During that summer, which seemed so long ago now, Will had enjoyed teaching my lessons outdoors whenever he could. On warm, dry days, whether the sky was clear and blue or piled with towering clouds, he had escorted me out to one of the neighboring hillsides. Sometimes we carried easels and canvases, and sometimes merely sketchbooks, but without fail, on fair weather days we trudged across the countryside to capture one scene or another with brushes or charcoal.

 

At first I had hated those excursions, wanting to remain inside engrossed in my latest effort at portraiture. Painting people was safe, comfortable, and I felt relatively competent in the task. Landscapes were a different matter. They left me feeling frustrated, overwhelmed, and wholly inadequate. After a day spent sketching the River Tweed as it rambled past St.
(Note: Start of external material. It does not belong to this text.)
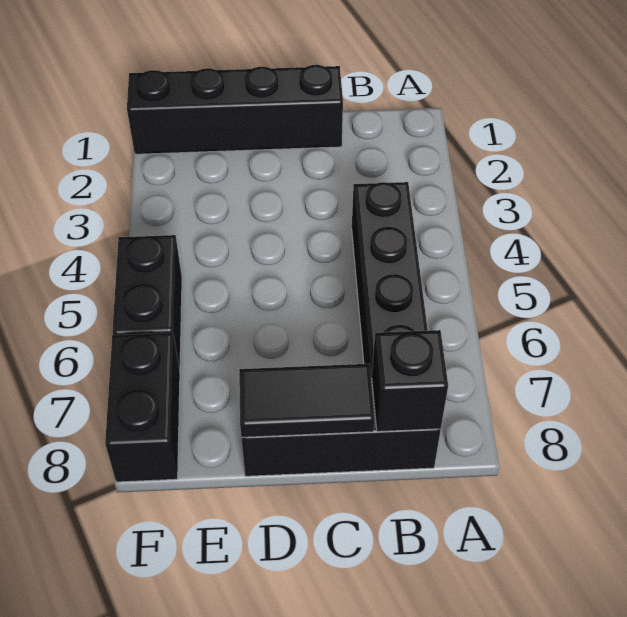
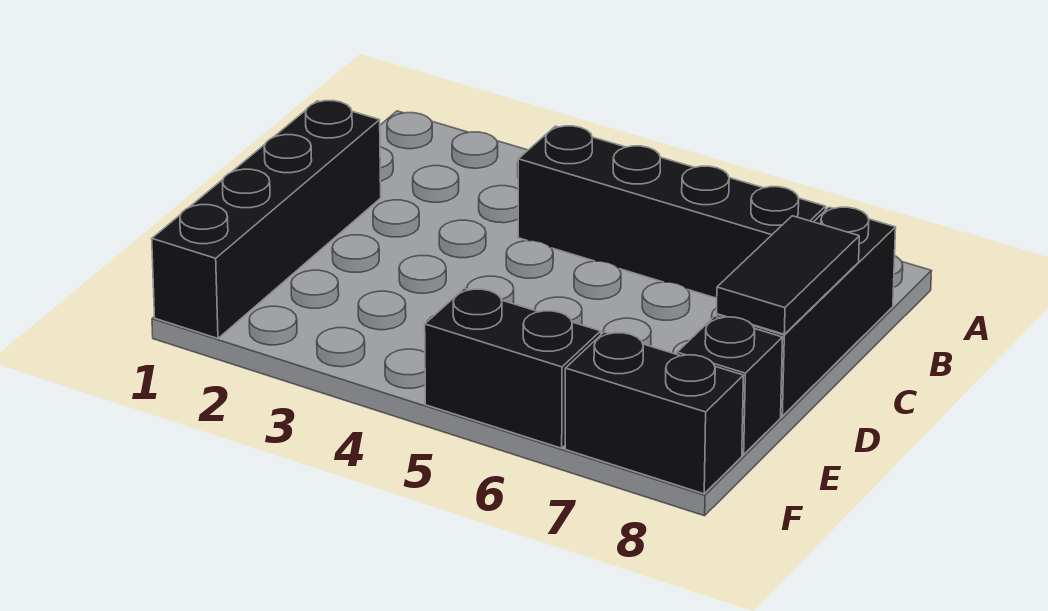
black 1x1 brick [372,330,448,432] -> black 1x1 brick moved to [677,316,783,455]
Cuthbert’s Church or painting the towering oaks of Dunstan Wood, I was left certain I had as little talent as my past tutor, Signor Riotta, claimed.

 

Then one afternoon in late June, after yet another failure to capture any sense of light or movement or life in the landscape before me, I threw my paintbrush down with a cry of exasperation. I was tempted to tear the canvas from the easel, throw it to the ground, and stomp on it, but for the fact that it took time and effort to prepare new canvases, and I had no desire to waste the ones already stretched and coated with noxious gesso.